By: Mary T. Yong
Illinois was one of the first states to adopt Biometric Privacy legislation. The Illinois Biometric Information Privacy Act (740 ILCS 14) provides for the award of damages where a private entity violates an individual’s privacy rights under the Act. A private entity violates section 15(b) of the Act if it obtains an individual’s biometric data, as defined by the Act, without first informing the individual in writing, advising the individual of the purpose and length of time that data will be retained and obtaining a written release from an individual. Under section 15(d), a private entity has breached the Act if it discloses or disseminates an individual’s biometric data without consent.
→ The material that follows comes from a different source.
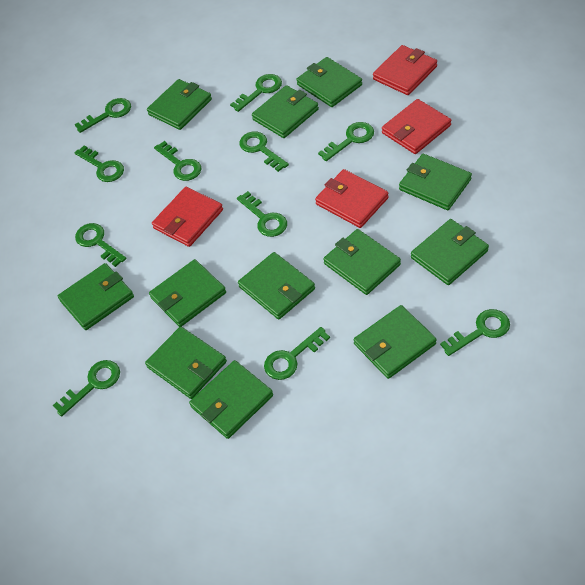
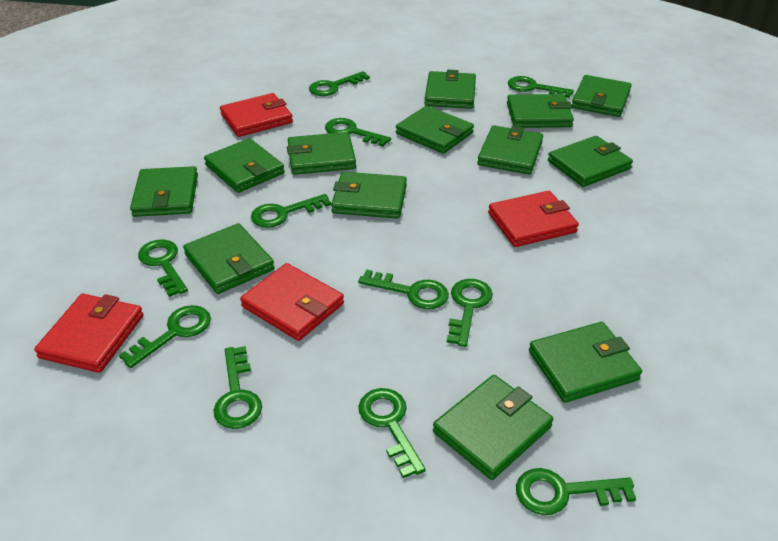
green wallet: 12 -> 13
Prior to the amendment, the amount of damages to be assessed against a private entity that has breached the Act was the greater of $1,000 or actual damages for each separate negligent violation, and $5,000 or actual damages for each such intentional or reckless violation. The Appellate Court confirmed the plain meaning of this damages provision in Cothron v. White Castle Sys., 216 N.E.3d 918, 922 (1st Dist. 2023). However, on 8/2/24, Governor J.B. Pritzker signed an amendment into law addressing the calculation of damages defined by the Act to lessen the potentially devastating effect this calculation of damages could have on private entities.
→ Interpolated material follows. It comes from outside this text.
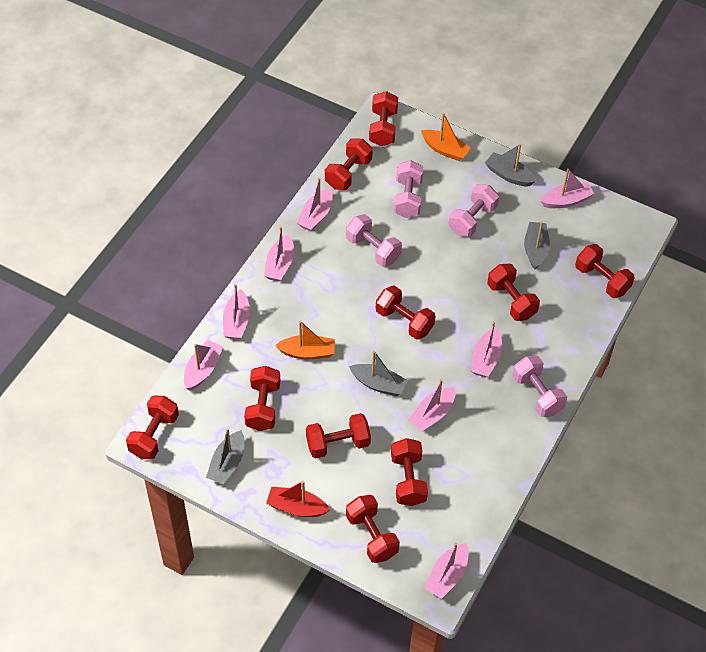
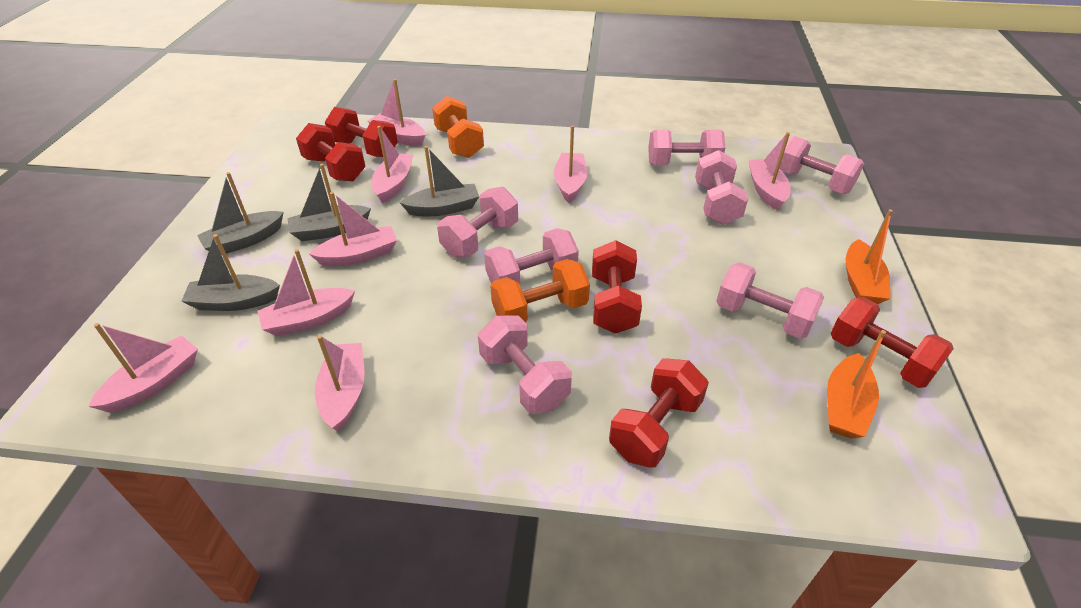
orange dumbbell: 0 -> 2
pink dumbbell: 4 -> 7
red boat: 1 -> 0
red dumbbell: 10 -> 5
Under the Amendment, a prevailing individual who has made a successful claim under 15(b) or 15(d) is entitled to a single recovery only, even if they were subject to a series of recurring violations. While the Act intends to subject private entities to legal consequences that incentivize them to course correct where their policies violate the Act, the intent was not to also authorize damages awards that would result in the financial destruction of a business. See Cothron, at 929. Accordingly, this Amendment mitigates the potentially devastating effect of pre-amendment damages awards businesses while still holding them accountable.